**EXERCISE REQUIREMENTS**
Reproduce every line of the data below character for character, without changing anything.

(Transcribed page text)
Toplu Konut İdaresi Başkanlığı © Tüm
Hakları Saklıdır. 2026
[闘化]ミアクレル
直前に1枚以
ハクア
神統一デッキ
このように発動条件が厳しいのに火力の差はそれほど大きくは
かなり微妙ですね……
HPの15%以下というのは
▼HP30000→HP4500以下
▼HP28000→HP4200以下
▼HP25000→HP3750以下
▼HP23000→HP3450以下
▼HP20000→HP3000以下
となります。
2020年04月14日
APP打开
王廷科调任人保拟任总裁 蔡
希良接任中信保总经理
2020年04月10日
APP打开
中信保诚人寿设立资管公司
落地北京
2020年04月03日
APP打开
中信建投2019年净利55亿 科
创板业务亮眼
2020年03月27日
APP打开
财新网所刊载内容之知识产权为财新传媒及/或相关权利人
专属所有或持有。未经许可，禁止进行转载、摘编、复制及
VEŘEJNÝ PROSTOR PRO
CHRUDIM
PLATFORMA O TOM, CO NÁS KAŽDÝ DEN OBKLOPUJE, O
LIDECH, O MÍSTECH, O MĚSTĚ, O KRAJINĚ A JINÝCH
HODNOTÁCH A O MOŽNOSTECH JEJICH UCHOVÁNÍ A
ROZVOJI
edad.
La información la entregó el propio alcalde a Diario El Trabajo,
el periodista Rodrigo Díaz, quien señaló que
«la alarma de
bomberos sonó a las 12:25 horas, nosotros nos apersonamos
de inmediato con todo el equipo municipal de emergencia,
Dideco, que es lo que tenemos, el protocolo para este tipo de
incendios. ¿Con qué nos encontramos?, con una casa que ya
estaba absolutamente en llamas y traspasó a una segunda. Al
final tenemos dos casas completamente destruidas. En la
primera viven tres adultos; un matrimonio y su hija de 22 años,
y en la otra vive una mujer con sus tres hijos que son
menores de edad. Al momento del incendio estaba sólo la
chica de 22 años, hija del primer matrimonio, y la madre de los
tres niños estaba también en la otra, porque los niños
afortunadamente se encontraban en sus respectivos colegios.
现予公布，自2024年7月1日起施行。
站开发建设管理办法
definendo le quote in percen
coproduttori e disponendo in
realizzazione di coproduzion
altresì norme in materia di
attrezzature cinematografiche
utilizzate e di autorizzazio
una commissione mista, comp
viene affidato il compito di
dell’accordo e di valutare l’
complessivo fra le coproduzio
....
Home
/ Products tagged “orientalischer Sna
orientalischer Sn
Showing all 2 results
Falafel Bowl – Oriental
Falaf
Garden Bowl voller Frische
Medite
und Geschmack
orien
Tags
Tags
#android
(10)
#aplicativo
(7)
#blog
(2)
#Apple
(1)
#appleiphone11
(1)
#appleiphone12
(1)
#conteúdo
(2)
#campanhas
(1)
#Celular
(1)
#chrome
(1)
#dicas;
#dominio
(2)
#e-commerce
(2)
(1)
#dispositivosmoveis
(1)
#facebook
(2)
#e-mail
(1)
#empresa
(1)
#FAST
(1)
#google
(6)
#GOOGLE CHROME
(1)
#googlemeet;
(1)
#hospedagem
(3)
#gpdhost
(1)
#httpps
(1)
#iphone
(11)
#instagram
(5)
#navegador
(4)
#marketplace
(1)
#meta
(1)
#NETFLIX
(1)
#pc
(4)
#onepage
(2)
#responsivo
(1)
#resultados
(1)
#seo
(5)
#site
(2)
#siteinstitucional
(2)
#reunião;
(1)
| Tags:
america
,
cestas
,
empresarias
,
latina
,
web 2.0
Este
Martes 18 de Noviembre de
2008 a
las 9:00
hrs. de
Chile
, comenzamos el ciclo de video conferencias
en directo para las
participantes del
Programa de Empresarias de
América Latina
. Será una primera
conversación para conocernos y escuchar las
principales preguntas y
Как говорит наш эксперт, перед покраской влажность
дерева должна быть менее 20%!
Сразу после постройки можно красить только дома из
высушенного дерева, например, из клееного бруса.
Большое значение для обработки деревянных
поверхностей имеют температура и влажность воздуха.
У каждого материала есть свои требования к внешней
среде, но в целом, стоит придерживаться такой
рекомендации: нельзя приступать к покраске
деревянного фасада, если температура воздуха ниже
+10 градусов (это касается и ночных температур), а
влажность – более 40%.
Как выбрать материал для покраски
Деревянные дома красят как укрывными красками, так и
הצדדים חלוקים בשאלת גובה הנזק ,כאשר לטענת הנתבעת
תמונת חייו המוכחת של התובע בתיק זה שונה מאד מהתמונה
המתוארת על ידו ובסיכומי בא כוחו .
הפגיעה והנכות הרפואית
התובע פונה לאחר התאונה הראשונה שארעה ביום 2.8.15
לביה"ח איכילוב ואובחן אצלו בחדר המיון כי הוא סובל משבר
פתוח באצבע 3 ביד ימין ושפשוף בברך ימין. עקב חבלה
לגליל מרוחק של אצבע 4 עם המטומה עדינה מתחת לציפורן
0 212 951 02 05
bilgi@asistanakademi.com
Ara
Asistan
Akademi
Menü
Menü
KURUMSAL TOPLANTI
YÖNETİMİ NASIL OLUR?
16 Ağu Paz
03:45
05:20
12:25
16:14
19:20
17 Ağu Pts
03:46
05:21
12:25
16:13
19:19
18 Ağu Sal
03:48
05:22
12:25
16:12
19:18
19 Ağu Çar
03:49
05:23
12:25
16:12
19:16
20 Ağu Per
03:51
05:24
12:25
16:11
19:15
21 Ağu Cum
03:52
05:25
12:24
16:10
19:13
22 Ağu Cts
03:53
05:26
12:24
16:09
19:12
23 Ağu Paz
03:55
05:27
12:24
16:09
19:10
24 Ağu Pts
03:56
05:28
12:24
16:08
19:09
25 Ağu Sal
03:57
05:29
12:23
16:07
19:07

**ANSWER FOR THE TASK**
Toplu Konut İdaresi Başkanlığı © Tüm
Hakları Saklıdır. 2026
[闘化]ミアクレル
直前に1枚以
ハクア
神統一デッキ
このように発動条件が厳しいのに火力の差はそれほど大きくは
かなり微妙ですね……
HPの15%以下というのは
▼HP30000→HP4500以下
▼HP28000→HP4200以下
▼HP25000→HP3750以下
▼HP23000→HP3450以下
▼HP20000→HP3000以下
となります。
2020年04月14日
APP打开
王廷科调任人保拟任总裁 蔡
希良接任中信保总经理
2020年04月10日
APP打开
中信保诚人寿设立资管公司
落地北京
2020年04月03日
APP打开
中信建投2019年净利55亿 科
创板业务亮眼
2020年03月27日
APP打开
财新网所刊载内容之知识产权为财新传媒及/或相关权利人
专属所有或持有。未经许可，禁止进行转载、摘编、复制及
VEŘEJNÝ PROSTOR PRO
CHRUDIM
PLATFORMA O TOM, CO NÁS KAŽDÝ DEN OBKLOPUJE, O
LIDECH, O MÍSTECH, O MĚSTĚ, O KRAJINĚ A JINÝCH
HODNOTÁCH A O MOŽNOSTECH JEJICH UCHOVÁNÍ A
ROZVOJI
edad.
La información la entregó el propio alcalde a Diario El Trabajo,
el periodista Rodrigo Díaz, quien señaló que
«la alarma de
bomberos sonó a las 12:25 horas, nosotros nos apersonamos
de inmediato con todo el equipo municipal de emergencia,
Dideco, que es lo que tenemos, el protocolo para este tipo de
incendios. ¿Con qué nos encontramos?, con una casa que ya
estaba absolutamente en llamas y traspasó a una segunda. Al
final tenemos dos casas completamente destruidas. En la
primera viven tres adultos; un matrimonio y su hija de 22 años,
y en la otra vive una mujer con sus tres hijos que son
menores de edad. Al momento del incendio estaba sólo la
chica de 22 años, hija del primer matrimonio, y la madre de los
tres niños estaba también en la otra, porque los niños
afortunadamente se encontraban en sus respectivos colegios.
现予公布，自2024年7月1日起施行。
站开发建设管理办法
definendo le quote in percen
coproduttori e disponendo in
realizzazione di coproduzion
altresì norme in materia di
attrezzature cinematografiche
utilizzate e di autorizzazio
una commissione mista, comp
viene affidato il compito di
dell’accordo e di valutare l’
complessivo fra le coproduzio
....
Home
/ Products tagged “orientalischer Sna
orientalischer Sn
Showing all 2 results
Falafel Bowl – Oriental
Falaf
Garden Bowl voller Frische
Medite
und Geschmack
orien
Tags
Tags
#android
(10)
#aplicativo
(7)
#blog
(2)
#Apple
(1)
#appleiphone11
(1)
#appleiphone12
(1)
#conteúdo
(2)
#campanhas
(1)
#Celular
(1)
#chrome
(1)
#dicas;
#dominio
(2)
#e-commerce
(2)
(1)
#dispositivosmoveis
(1)
#facebook
(2)
#e-mail
(1)
#empresa
(1)
#FAST
(1)
#google
(6)
#GOOGLE CHROME
(1)
#googlemeet;
(1)
#hospedagem
(3)
#gpdhost
(1)
#httpps
(1)
#iphone
(11)
#instagram
(5)
#navegador
(4)
#marketplace
(1)
#meta
(1)
#NETFLIX
(1)
#pc
(4)
#onepage
(2)
#responsivo
(1)
#resultados
(1)
#seo
(5)
#site
(2)
#siteinstitucional
(2)
#reunião;
(1)
| Tags:
america
,
cestas
,
empresarias
,
latina
,
web 2.0
Este
Martes 18 de Noviembre de
2008 a
las 9:00
hrs. de
Chile
, comenzamos el ciclo de video conferencias
en directo para las
participantes del
Programa de Empresarias de
América Latina
. Será una primera
conversación para conocernos y escuchar las
principales preguntas y
Как говорит наш эксперт, перед покраской влажность
дерева должна быть менее 20%!
Сразу после постройки можно красить только дома из
высушенного дерева, например, из клееного бруса.
Большое значение для обработки деревянных
поверхностей имеют температура и влажность воздуха.
У каждого материала есть свои требования к внешней
среде, но в целом, стоит придерживаться такой
рекомендации: нельзя приступать к покраске
деревянного фасада, если температура воздуха ниже
+10 градусов (это касается и ночных температур), а
влажность – более 40%.
Как выбрать материал для покраски
Деревянные дома красят как укрывными красками, так и
הצדדים חלוקים בשאלת גובה הנזק ,כאשר לטענת הנתבעת
תמונת חייו המוכחת של התובע בתיק זה שונה מאד מהתמונה
המתוארת על ידו ובסיכומי בא כוחו .
הפגיעה והנכות הרפואית
התובע פונה לאחר התאונה הראשונה שארעה ביום 2.8.15
לביה"ח איכילוב ואובחן אצלו בחדר המיון כי הוא סובל משבר
פתוח באצבע 3 ביד ימין ושפשוף בברך ימין. עקב חבלה
לגליל מרוחק של אצבע 4 עם המטומה עדינה מתחת לציפורן
0 212 951 02 05
bilgi@asistanakademi.com
Ara
Asistan
Akademi
Menü
Menü
KURUMSAL TOPLANTI
YÖNETİMİ NASIL OLUR?
16 Ağu Paz
03:45
05:20
12:25
16:14
19:20
17 Ağu Pts
03:46
05:21
12:25
16:13
19:19
18 Ağu Sal
03:48
05:22
12:25
16:12
19:18
19 Ağu Çar
03:49
05:23
12:25
16:12
19:16
20 Ağu Per
03:51
05:24
12:25
16:11
19:15
21 Ağu Cum
03:52
05:25
12:24
16:10
19:13
22 Ağu Cts
03:53
05:26
12:24
16:09
19:12
23 Ağu Paz
03:55
05:27
12:24
16:09
19:10
24 Ağu Pts
03:56
05:28
12:24
16:08
19:09
25 Ağu Sal
03:57
05:29
12:23
16:07
19:07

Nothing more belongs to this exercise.